| EXTRAIT CITÉ |
__________
Oui, mais c'est considéré comme un peu vieux à l'époque, pour une future reine ! Une vieille fille diront les mauvaises langues...

Surtout qu'on avait déjà choisi la future reine bien avant : l'infante d'Espagne, qui n'a que... 8 ans. On la renvoie, quitte à s'attirer les foudres de l'Espagne et puis c'est tout... Et puis, comme on a besoin d'héritier, on ne va pas mégoter sur une question d'âge ! La Cour jase comme d'habitude !

Mais bien sûr... C'est quasi obligatoire ! On murmure que la future reine a « des humeurs froides » et « deux doigts qui se tiennent ». Mais le médecin qui l'examine ne trouve rien à redire : « aucune défectuosité », « sa dent saine », « elle n'a eu d'autres maladies que quelques accès de fièvre intermittente »...

Ca n'empêche pas les gens de continuer de médire, le peuple cette fois : les chansons courent dès le lendemain des fiançailles.

« On dit qu'elle est hideuse, mais cela ne fait rien, car elle est vertueuse et très fille de bien, et puis monsieur son père, qui est roi sans Etat, nous gouvernera. » On connaît la suite de la vie de la pauvre Marie, délaissée par son mari infidèle...

Heureusement que la reine peu s'épancher sur l'épaule de son père !Père et fille s'adorent. Stanislas avait 2 filles, Anna, l'aînée, la préférée. Elle meurt à l'âge de 18 ans et laisse un Stanislas inconsolable. Marie devient alors sa fille unique, son trésor.

Ils s'écrivent beaucoup, Marie se confie sur ses douleurs, sur sa solitude de plus en plus pesante, les infidélités de son mari... Elle écrit à son papa :

« C'est une sotte chose que d'être reine. »
Ce à quoi elle ajoute :
« Pour peu que les choses continuent au train où elles vont, on nous dépouillera bientôt de cette incommodité... »


Hé, visionnaire, la reine ! Que se passe-t-il pour Stanislas, alors ?
__________
| ENTRÉES FOURNIES |
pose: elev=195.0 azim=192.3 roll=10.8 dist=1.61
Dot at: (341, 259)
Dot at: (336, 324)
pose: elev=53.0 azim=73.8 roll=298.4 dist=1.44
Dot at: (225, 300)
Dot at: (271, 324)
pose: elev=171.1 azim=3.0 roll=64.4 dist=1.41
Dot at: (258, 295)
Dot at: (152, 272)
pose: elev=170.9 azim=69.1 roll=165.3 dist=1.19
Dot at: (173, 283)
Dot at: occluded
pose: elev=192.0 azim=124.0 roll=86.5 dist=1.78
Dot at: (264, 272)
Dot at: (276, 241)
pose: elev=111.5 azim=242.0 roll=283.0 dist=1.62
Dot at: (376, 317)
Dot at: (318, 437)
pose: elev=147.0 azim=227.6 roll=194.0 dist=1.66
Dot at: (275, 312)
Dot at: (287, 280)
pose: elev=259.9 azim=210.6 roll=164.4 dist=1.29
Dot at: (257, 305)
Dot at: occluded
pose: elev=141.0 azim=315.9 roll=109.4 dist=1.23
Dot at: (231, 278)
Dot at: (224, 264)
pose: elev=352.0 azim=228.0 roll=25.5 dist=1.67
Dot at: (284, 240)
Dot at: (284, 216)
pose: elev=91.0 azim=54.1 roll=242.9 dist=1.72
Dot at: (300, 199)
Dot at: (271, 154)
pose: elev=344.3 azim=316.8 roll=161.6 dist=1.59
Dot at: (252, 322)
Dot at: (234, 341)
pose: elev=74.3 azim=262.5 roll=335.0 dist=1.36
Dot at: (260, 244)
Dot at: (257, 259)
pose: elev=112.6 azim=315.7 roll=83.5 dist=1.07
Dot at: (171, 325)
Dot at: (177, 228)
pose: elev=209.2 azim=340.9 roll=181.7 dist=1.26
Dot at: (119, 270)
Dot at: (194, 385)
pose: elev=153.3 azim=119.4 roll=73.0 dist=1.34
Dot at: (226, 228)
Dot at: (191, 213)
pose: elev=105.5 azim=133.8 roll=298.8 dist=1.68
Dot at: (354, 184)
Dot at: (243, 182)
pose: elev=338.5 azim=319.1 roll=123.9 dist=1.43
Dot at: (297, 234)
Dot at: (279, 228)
__________
| TÂCHE À RÉALISER |
D'après l'extrait cité, à quel âge Anna, la fille aînée de Stanislas, est-elle morte ? Les entrées ne sont pas nécessaires ici.

| RÉPONSE |
Elle est morte à 18 ans.